Metropolitan News-Enterprise

 

Monday, April 30, 2012

 

Page 1

 

Vote Set on Nguyen’s Nomination to Ninth Circuit

 

By KENNETH OFGANG, Staff Writer

 

A vote on the nomination of U.S. District Judge Jacqueline Nguyen of the Central District of California to the Ninth U.S. Circuit Court of Appeals has been scheduled for next Monday.

Nguyen and two other of President Obama’s judicial nominees, who will be voted on the same day, are the latest beneficiaries of a bipartisan agreement to give confirmation votes to more than a dozen potential appointees who have been approved by the Judiciary Committee but whose confirmations have been stuck for months.

The nominations of Nguyen and district court nominees Kristine Gerhard Baker and John Z. Lee will be debated together and then voted on in that order. The debate is now set for 4:30 p.m. Eastern time next Monday, under a unanimous consent agreement announced Thursday.

Other Nominees

Baker, a management-side labor lawyer with a Little Rock firm, has been nominated to the U.S. District Court for the Eastern District of Arkansas. Lee, who has been nominated for a seat on the U.S. District Court for the Northern District of Illinois, is a partner in a Chicago firm, handling complex federal litigation. after having begun his career in the Justice Department’s Environmental and Natural Resources Division.

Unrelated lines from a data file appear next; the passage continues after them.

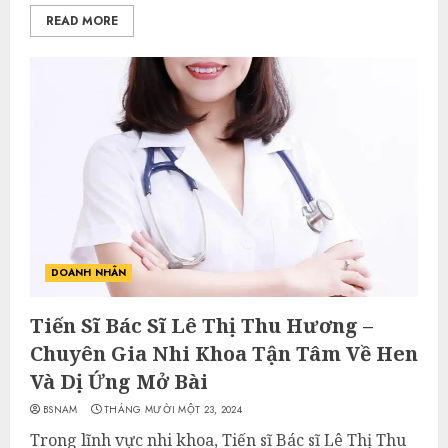
READ MORE
DOANH NHÂN
Tiến Sĩ Bác Sĩ Lê Thị Thu Hương –
Chuyên Gia Nhi Khoa Tận Tâm Về Hen
Và Dị Ứng Mở Bài
BSNAM
THÁNG MƯỜI MỘT 23, 2024
Trong lĩnh vực nhi khoa, Tiến sĩ Bác sĩ Lê Thị Thu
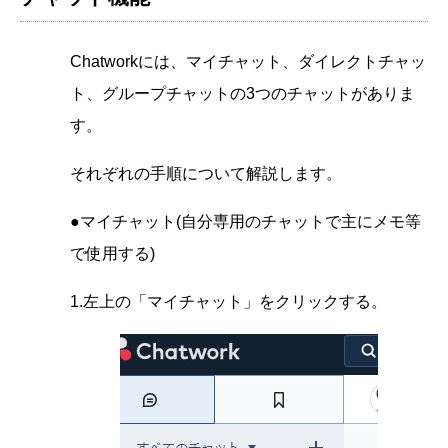
Chatworkには、マイチャット、ダイレクトチャッ
ト、グループチャットの3つのチャットがありま
す。
それぞれの手順について解説します。
●マイチャット(自分専用のチャットで主にメモ等
で使用する)
1.左上の「マイチャット」をクリックする。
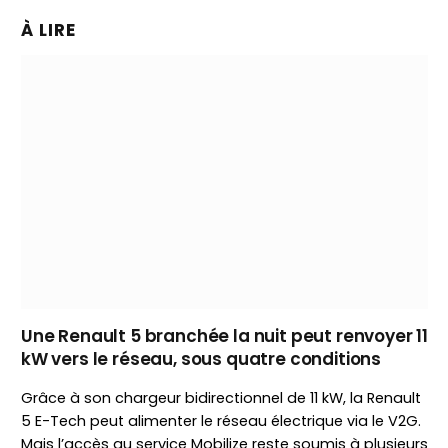
À LIRE
Une Renault 5 branchée la nuit peut renvoyer 11
kW vers le réseau, sous quatre conditions
Grâce à son chargeur bidirectionnel de 11 kW, la Renault
5 E-Tech peut alimenter le réseau électrique via le V2G.
Mais l’accès au service Mobilize reste soumis à plusieurs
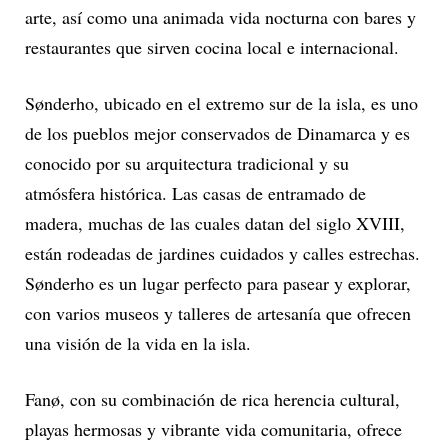
arte, así como una animada vida nocturna con bares y
restaurantes que sirven cocina local e internacional.
Sønderho, ubicado en el extremo sur de la isla, es uno
de los pueblos mejor conservados de Dinamarca y es
conocido por su arquitectura tradicional y su
atmósfera histórica. Las casas de entramado de
madera, muchas de las cuales datan del siglo XVIII,
están rodeadas de jardines cuidados y calles estrechas.
Sønderho es un lugar perfecto para pasear y explorar,
con varios museos y talleres de artesanía que ofrecen
una visión de la vida en la isla.
Fanø, con su combinación de rica herencia cultural,
playas hermosas y vibrante vida comunitaria, ofrece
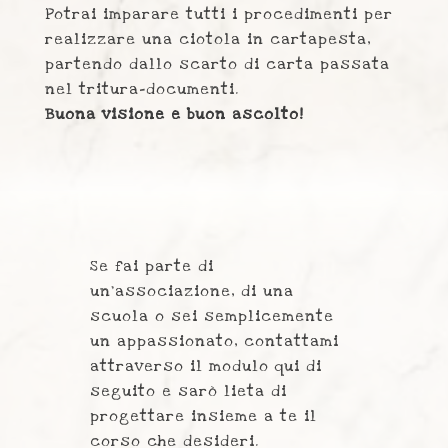
Potrai imparare tutti i procedimenti per
realizzare una ciotola in cartapesta,
partendo dallo scarto di carta passata
nel tritura-documenti.
Buona visione e buon ascolto!
Se fai parte di
un’associazione, di una
scuola o sei semplicemente
un appassionato, contattami
attraverso il modulo qui di
seguito e sarò lieta di
progettare insieme a te il
corso che desideri.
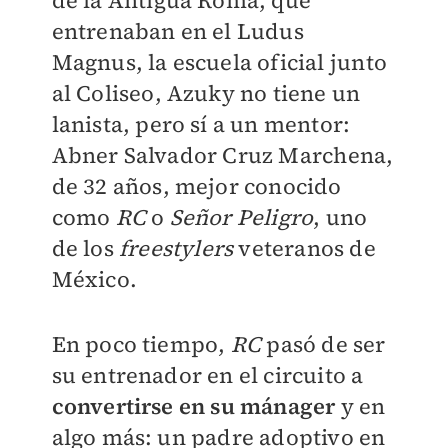
de la Antigua Roma, que
entrenaban en el Ludus
Magnus, la escuela oficial junto
al Coliseo, Azuky no tiene un
lanista, pero sí a un mentor:
Abner Salvador Cruz Marchena,
de 32 años, mejor conocido
como
RC
o
Señor Peligro
, uno
de los
freestylers
veteranos de
México.
En poco tiempo,
RC
pasó de ser
su entrenador en el circuito a
convertirse en su mánager
y en
algo más: un padre adoptivo en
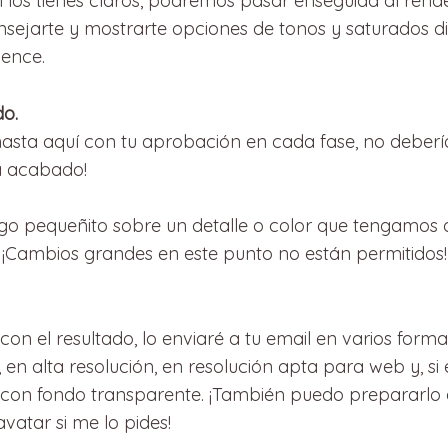
i los tienes claros, podremos pasar enseguida al render
nsejarte y mostrarte opciones de tonos y saturados di
vence.
do.
hasta aquí con tu aprobación en cada fase, no deber
á acabado!
 algo pequeñito sobre un detalle o color que tengamos 
¡Cambios grandes en este punto no están permitidos!
con el resultado, lo enviaré a tu email en varios forma
r, en alta resolución, en resolución apta para web y, si
 con fondo transparente. ¡También puedo prepararlo
atar si me lo pides!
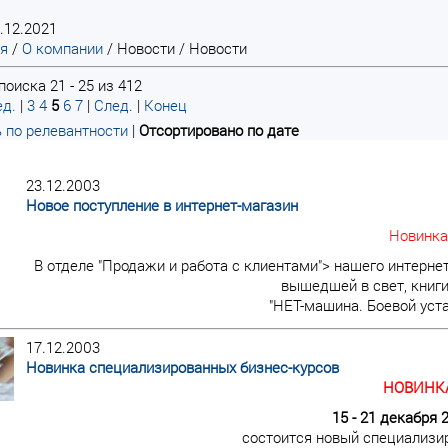
.12.2021
ая
/
О компании
/
Новости
/
Новости
оиска 21 - 25 из 412
д.
|
3
4
5
6
7
|
След.
|
Конец
 по релевантности
|
Отсортировано по дате
23.12.2003
Новое поступление в интернет-магазин
Новинка
В отделе "Продажи и работа с клиентами"> нашего интерне
вышедшей в свет, книги
"НЕТ-машина. Боевой уст
17.12.2003
Новинка специализированных бизнес-курсов
НОВИНКА
15 - 21 декабря 
состоится новый специализи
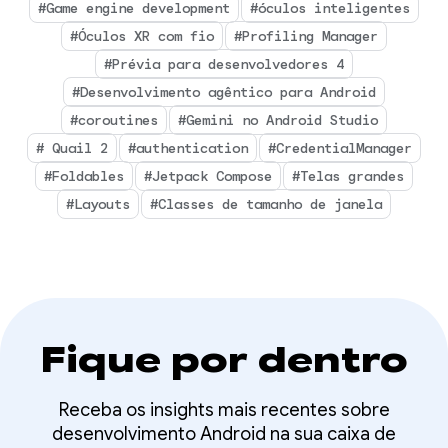
#Game engine development
#óculos inteligentes
#Óculos XR com fio
#Profiling Manager
#Prévia para desenvolvedores 4
#Desenvolvimento agêntico para Android
#coroutines
#Gemini no Android Studio
# Quail 2
#authentication
#CredentialManager
#Foldables
#Jetpack Compose
#Telas grandes
#Layouts
#Classes de tamanho de janela
Fique por dentro
Receba os insights mais recentes sobre
desenvolvimento Android na sua caixa de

Judiciary Chairman Patrick Leahy, D-Vt., said in remarks that appeared in the Congressional Record that “the Senate is still only considering judicial nominations that should have been confirmed last year.” He castigated Republicans, as he has in the past, for what he called a “devastating development”—delays in confirmation of Obama nominees well beyond those of prior presidents’ selections.

Among 19 committee-approved nominees awaiting floor action are two Ninth Circuit choices, Los Angeles attorney Paul Watford and Arizona Supreme Court Justice Michael Hurwitz. Two district court nominees from Texas, Gregg Jeffrey Costa and David Campos Guaderrama, were confirmed yesterday.

Costa was the lead prosecutor in the case against recently convicted swindler Robert Alan Stanford.

Born in Vietnam

Nguyen, who was approved by the Judiciary Committee last year in an unopposed voice vote, was born in Dalat, Vietnam. In 1975, at the age of 10, she fled the country with her family and they were placed in a refugee camp in Camp Pendleton, Calif.

After several months of living in a tent, her family settled in the Los Angeles area. She went on to graduate from Occidental College in 1987, and earn a law degree from UCLA in 1991.

After joining the State Bar, Nguyen began her legal career as a litigation associate with the law firm of Musick, Peeler & Garrett from 1991 to 1994.

Nguyen then moved to the U.S. Attorney’s Office and served in the Public Corruption and Go­vernment Fraud Section. Her job included overseeing Department of Defense fraud prosecutions.

Bar President

She helped found and was president of the Asian Pacific Ame­rican Bar Association and was a board member of the Women Law­yers Association of Los Angeles.

In 2002, Nguyen was tapped for the Los Angeles Superior Court  in 2002 by then-Gov. Gray Davis and Obama appointed her to the federal bench seven years later.